So we all knew Jayson Tatum was good, sure. But did we understand, fully comprehend, how good he'd be late in games? Tatum is unbelievably clutch, not only for a rookie, but for a player in general.
Out of his 14 points per game on average, about 4.5 of those points come during the 4th quarter. So, as a rookie, he is already averaging half of what LeBron James averages in the 4th quarter (around 9 points per 4th quarter per game). Impressive to say the least.

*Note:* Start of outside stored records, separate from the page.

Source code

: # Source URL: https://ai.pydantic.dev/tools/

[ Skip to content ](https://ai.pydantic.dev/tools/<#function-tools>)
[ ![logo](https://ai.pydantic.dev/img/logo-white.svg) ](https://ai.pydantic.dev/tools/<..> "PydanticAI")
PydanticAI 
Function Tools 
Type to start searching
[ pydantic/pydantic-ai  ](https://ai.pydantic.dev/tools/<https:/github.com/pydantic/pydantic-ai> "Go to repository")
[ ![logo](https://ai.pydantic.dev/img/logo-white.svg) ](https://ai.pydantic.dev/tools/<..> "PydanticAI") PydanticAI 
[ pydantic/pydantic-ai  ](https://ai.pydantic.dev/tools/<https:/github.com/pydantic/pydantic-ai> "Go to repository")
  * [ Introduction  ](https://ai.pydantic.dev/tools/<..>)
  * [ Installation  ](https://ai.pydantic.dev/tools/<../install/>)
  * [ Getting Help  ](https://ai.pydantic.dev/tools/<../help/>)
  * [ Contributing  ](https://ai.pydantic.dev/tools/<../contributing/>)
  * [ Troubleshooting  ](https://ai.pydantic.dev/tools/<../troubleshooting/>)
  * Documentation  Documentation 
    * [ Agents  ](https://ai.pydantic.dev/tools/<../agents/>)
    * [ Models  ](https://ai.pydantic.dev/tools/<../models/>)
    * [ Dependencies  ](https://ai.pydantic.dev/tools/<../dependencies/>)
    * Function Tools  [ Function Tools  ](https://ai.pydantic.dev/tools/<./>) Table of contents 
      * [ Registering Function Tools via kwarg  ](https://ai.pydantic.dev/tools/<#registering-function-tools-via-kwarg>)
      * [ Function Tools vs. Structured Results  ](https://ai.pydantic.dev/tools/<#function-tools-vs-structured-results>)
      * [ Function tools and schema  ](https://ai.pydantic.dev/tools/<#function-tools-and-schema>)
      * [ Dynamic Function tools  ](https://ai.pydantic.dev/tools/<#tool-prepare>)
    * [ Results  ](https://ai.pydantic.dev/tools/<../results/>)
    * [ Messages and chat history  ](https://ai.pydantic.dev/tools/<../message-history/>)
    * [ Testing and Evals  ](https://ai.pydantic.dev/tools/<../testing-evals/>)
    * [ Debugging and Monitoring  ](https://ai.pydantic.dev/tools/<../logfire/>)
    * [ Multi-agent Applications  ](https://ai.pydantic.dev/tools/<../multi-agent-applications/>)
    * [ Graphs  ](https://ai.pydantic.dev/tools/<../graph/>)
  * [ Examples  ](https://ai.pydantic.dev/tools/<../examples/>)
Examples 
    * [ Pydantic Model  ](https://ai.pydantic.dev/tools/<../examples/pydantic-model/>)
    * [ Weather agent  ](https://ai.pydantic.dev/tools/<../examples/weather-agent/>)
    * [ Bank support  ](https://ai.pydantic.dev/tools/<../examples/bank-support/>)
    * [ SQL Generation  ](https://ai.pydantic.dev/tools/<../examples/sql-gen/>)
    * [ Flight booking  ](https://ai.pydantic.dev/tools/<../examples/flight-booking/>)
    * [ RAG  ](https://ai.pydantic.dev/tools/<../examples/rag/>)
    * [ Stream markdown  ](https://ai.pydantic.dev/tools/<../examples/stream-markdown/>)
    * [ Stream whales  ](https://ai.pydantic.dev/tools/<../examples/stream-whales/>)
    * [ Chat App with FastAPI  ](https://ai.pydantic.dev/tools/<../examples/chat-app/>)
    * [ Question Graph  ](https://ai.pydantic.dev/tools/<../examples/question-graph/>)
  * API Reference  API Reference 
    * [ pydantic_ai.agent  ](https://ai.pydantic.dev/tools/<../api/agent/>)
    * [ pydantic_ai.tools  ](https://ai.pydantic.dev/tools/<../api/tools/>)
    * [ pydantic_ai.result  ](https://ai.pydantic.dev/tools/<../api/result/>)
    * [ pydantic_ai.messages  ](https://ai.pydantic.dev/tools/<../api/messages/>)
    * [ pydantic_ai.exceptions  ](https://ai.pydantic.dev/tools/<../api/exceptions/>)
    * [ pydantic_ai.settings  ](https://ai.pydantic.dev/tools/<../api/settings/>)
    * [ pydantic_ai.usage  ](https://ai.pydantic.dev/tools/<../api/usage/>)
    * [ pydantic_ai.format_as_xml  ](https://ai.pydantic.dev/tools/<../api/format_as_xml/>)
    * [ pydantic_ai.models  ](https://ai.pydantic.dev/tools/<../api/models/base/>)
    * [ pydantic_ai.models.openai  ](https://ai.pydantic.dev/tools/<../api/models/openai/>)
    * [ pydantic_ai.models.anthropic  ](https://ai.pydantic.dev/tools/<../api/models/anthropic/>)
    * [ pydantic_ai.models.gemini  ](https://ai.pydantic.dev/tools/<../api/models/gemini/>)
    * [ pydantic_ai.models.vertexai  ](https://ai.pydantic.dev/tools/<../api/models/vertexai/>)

Sure, he doesn't have the Kyrie Irving role on the team. Which is to shoot at will late in the games, in order to close-out the opposition. However, that should not be used against him when debating/discussing his clutch-gene. It is not his job, or duty, to be the go-to guy for the Boston Celtics late in games. Rather, he waits for his time to strike, and then he capitalizes on the moment.

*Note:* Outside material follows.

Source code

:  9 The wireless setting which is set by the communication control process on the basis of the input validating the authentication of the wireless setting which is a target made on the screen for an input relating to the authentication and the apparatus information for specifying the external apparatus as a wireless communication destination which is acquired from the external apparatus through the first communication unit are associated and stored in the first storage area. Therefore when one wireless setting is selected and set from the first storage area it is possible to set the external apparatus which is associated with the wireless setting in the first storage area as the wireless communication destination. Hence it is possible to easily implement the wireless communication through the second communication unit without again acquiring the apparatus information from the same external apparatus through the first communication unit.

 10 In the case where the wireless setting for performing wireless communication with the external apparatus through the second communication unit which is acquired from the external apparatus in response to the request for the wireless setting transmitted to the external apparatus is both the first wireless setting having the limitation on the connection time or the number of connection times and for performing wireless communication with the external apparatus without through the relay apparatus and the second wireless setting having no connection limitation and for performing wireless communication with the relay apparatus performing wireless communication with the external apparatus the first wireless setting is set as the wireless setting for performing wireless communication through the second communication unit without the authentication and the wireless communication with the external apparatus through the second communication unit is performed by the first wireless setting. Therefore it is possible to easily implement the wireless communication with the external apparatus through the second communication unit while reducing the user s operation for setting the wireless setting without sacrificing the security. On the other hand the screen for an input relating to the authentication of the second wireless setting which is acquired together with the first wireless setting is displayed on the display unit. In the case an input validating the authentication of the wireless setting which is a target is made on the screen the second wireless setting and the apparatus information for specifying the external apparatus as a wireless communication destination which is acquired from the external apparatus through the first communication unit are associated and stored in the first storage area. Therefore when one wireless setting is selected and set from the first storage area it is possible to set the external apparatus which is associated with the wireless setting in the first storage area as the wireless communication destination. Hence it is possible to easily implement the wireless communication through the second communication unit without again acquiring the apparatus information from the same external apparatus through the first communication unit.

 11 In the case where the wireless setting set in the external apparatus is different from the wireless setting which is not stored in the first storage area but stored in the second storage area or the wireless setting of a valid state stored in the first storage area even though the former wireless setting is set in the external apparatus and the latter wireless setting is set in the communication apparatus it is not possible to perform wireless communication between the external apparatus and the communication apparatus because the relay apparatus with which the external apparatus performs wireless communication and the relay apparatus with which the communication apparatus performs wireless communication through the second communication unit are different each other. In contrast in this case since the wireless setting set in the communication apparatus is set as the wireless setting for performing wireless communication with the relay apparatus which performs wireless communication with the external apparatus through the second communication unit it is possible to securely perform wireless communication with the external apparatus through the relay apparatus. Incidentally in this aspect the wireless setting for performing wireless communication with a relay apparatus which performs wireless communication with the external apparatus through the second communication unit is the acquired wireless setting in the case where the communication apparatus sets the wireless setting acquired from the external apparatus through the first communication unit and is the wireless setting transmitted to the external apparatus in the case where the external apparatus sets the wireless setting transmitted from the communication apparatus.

If Tatum is doing this when he is 19 years old, imagine what he will be doing when he is 25 years old. The total scoring numbers will surely be there at that point, if all goes according to plan.
The kid has made a number of clutch shots this season. That said, when he finally finds his groove and starts going on clutch stretches late in games, the league will need to watch out. The C's have Tatum and Irving down the stretch. If that doesn't scream 4th quarter takeover, I don't know what does.

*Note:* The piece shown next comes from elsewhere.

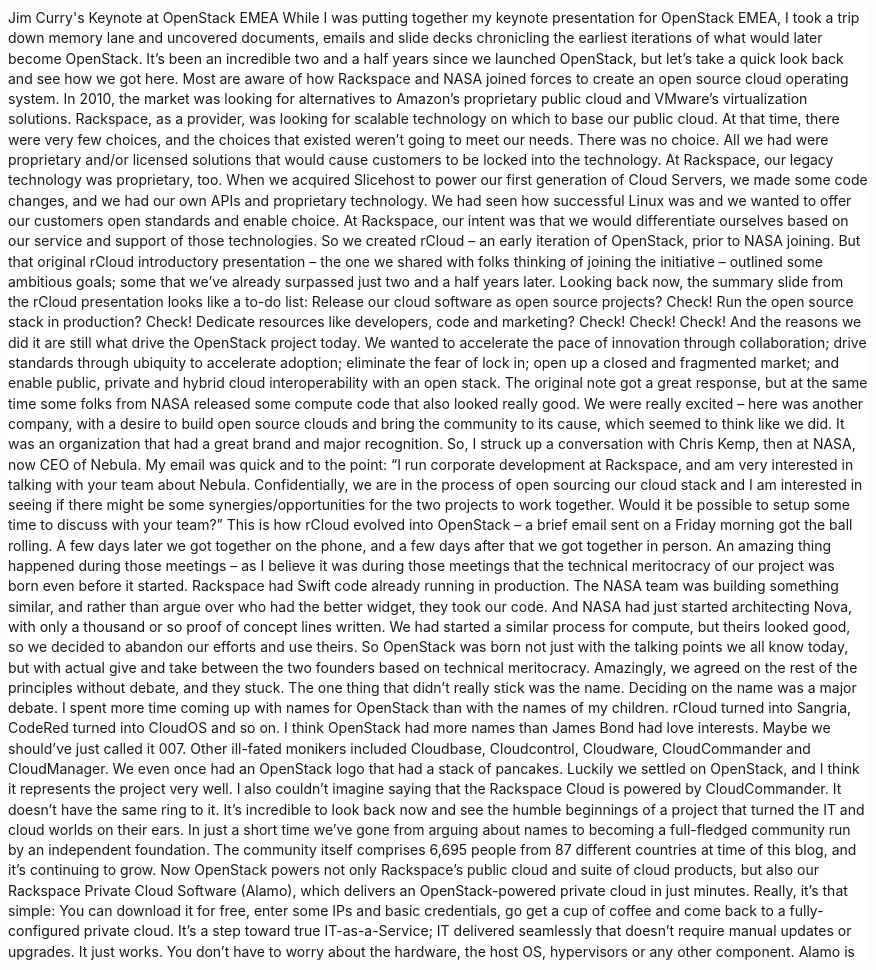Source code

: Jim Curry's Keynote at OpenStack EMEA  While I was putting together my keynote presentation for OpenStack EMEA, I took a trip down memory lane and uncovered documents, emails and slide decks chronicling the earliest iterations of what would later become OpenStack.  It’s been an incredible two and a half years since we launched OpenStack, but let’s take a quick look back and see how we got here.  Most are aware of how Rackspace and NASA joined forces to create an open source cloud operating system. In 2010, the market was looking for alternatives to Amazon’s proprietary public cloud and VMware’s virtualization solutions. Rackspace, as a provider, was looking for scalable technology on which to base our public cloud. At that time, there were very few choices, and the choices that existed weren’t going to meet our needs. There was no choice. All we had were proprietary and/or licensed solutions that would cause customers to be locked into the technology. At Rackspace, our legacy technology was proprietary, too. When we acquired Slicehost to power our first generation of Cloud Servers, we made some code changes, and we had our own APIs and proprietary technology.  We had seen how successful Linux was and we wanted to offer our customers open standards and enable choice. At Rackspace, our intent was that we would differentiate ourselves based on our service and support of those technologies. So we created rCloud – an early iteration of OpenStack, prior to NASA joining. But that original rCloud introductory presentation – the one we shared with folks thinking of joining the initiative – outlined some ambitious goals; some that we’ve already surpassed just two and a half years later.  Looking back now, the summary slide from the rCloud presentation looks like a to-do list: Release our cloud software as open source projects? Check! Run the open source stack in production? Check! Dedicate resources like developers, code and marketing? Check! Check! Check!  And the reasons we did it are still what drive the OpenStack project today. We wanted to accelerate the pace of innovation through collaboration; drive standards through ubiquity to accelerate adoption; eliminate the fear of lock in; open up a closed and fragmented market; and enable public, private and hybrid cloud interoperability with an open stack.  The original note got a great response, but at the same time some folks from NASA released some compute code that also looked really good. We were really excited – here was another company, with a desire to build open source clouds and bring the community to its cause, which seemed to think like we did. It was an organization that had a great brand and major recognition. So, I struck up a conversation with Chris Kemp, then at NASA, now CEO of Nebula.  My email was quick and to the point:  “I run corporate development at Rackspace, and am very interested in talking with your team about Nebula. Confidentially, we are in the process of open sourcing our cloud stack and I am interested in seeing if there might be some synergies/opportunities for the two projects to work together. Would it be possible to setup some time to discuss with your team?”  This is how rCloud evolved into OpenStack – a brief email sent on a Friday morning got the ball rolling. A few days later we got together on the phone, and a few days after that we got together in person. An amazing thing happened during those meetings – as I believe it was during those meetings that the technical meritocracy of our project was born even before it started. Rackspace had Swift code already running in production. The NASA team was building something similar, and rather than argue over who had the better widget, they took our code. And NASA had just started architecting Nova, with only a thousand or so proof of concept lines written. We had started a similar process for compute, but theirs looked good, so we decided to abandon our efforts and use theirs. So OpenStack was born not just with the talking points we all know today, but with actual give and take between the two founders based on technical meritocracy. Amazingly, we agreed on the rest of the principles without debate, and they stuck.  The one thing that didn’t really stick was the name. Deciding on the name was a major debate. I spent more time coming up with names for OpenStack than with the names of my children. rCloud turned into Sangria, CodeRed turned into CloudOS and so on. I think OpenStack had more names than James Bond had love interests. Maybe we should’ve just called it 007. Other ill-fated monikers included Cloudbase, Cloudcontrol, Cloudware, CloudCommander and CloudManager. We even once had an OpenStack logo that had a stack of pancakes.  Luckily we settled on OpenStack, and I think it represents the project very well. I also couldn’t imagine saying that the Rackspace Cloud is powered by CloudCommander. It doesn’t have the same ring to it.  It’s incredible to look back now and see the humble beginnings of a project that turned the IT and cloud worlds on their ears. In just a short time we’ve gone from arguing about names to becoming a full-fledged community run by an independent foundation. The community itself comprises 6,695 people from 87 different countries at time of this blog, and it’s continuing to grow.  Now OpenStack powers not only Rackspace’s public cloud and suite of cloud products, but also our Rackspace Private Cloud Software (Alamo), which delivers an OpenStack-powered private cloud in just minutes. Really, it’s that simple: You can download it for free, enter some IPs and basic credentials, go get a cup of coffee and come back to a fully-configured private cloud.  It’s a step toward true IT-as-a-Service; IT delivered seamlessly that doesn’t require manual updates or upgrades. It just works. You don’t have to worry about the hardware, the host OS, hypervisors or any other component. Alamo is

When looking at Tatum and comparing him to other true rookies, it is clear that he is the most mature and NBA ready (in terms of fundamentals). That is the reason why the Celtics drafted him. They saw that. And now Celtics fans can surely see that.
There really hasn't been a Celtic rookie that has been thrown into the fire like this and actually survived as well as Tatum has in a long time. He has held his own. In fact, he has held more than his own.
This kid was ready to play NBA ball from the minute Adam Silver announced, "With the 3rd pick in the 2017 NBA Draft, the Boston Celtics select Jayson Tatum."